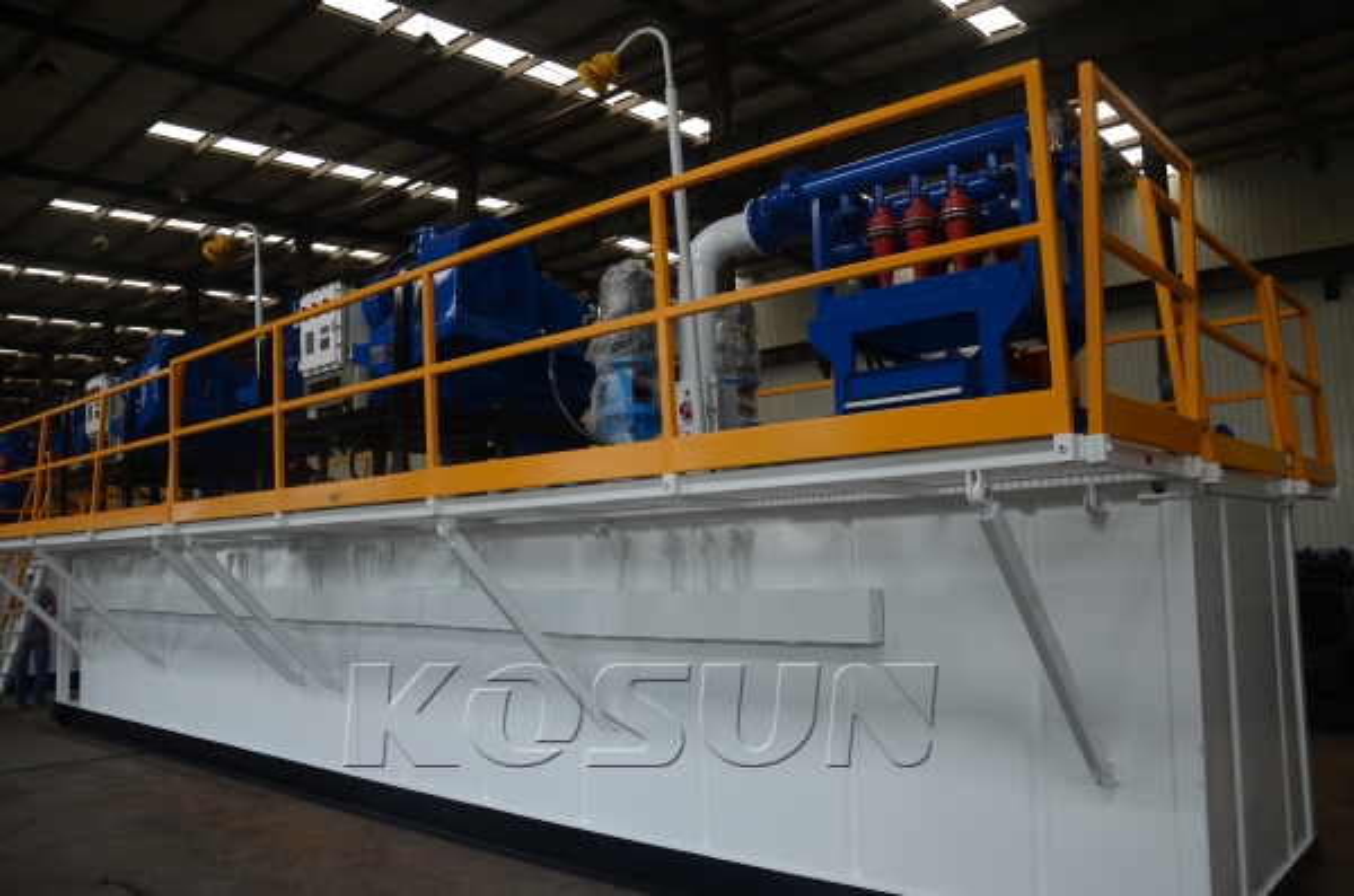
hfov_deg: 67.5
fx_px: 1013
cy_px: 448
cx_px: 677
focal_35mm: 27
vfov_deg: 47.7
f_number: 3.5
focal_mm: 18
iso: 100
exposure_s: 1/15
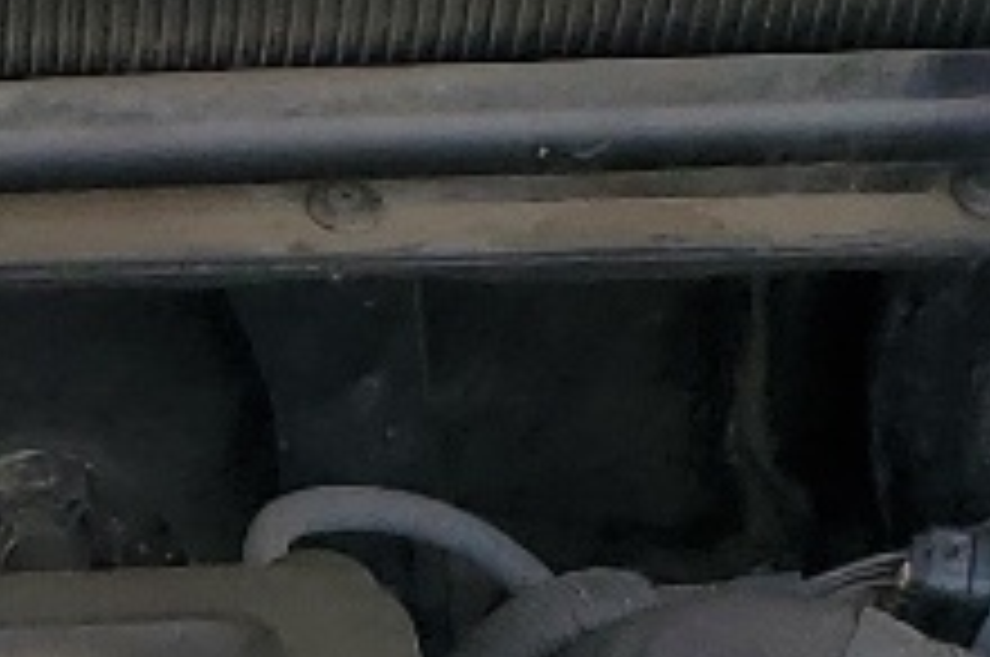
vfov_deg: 6.4
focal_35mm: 197
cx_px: -36
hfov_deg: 10.4
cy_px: 1944
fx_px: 5410
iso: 50
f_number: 1.5
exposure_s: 1/2000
+--
Activity: Could you give the listing above again word for word, without any pictures?

Completed exercise:
hfov_deg: 67.5
fx_px: 1013
cy_px: 448
cx_px: 677
focal_35mm: 27
vfov_deg: 47.7
f_number: 3.5
focal_mm: 18
iso: 100
exposure_s: 1/15
vfov_deg: 6.4
focal_35mm: 197
cx_px: -36
hfov_deg: 10.4
cy_px: 1944
fx_px: 5410
iso: 50
f_number: 1.5
exposure_s: 1/2000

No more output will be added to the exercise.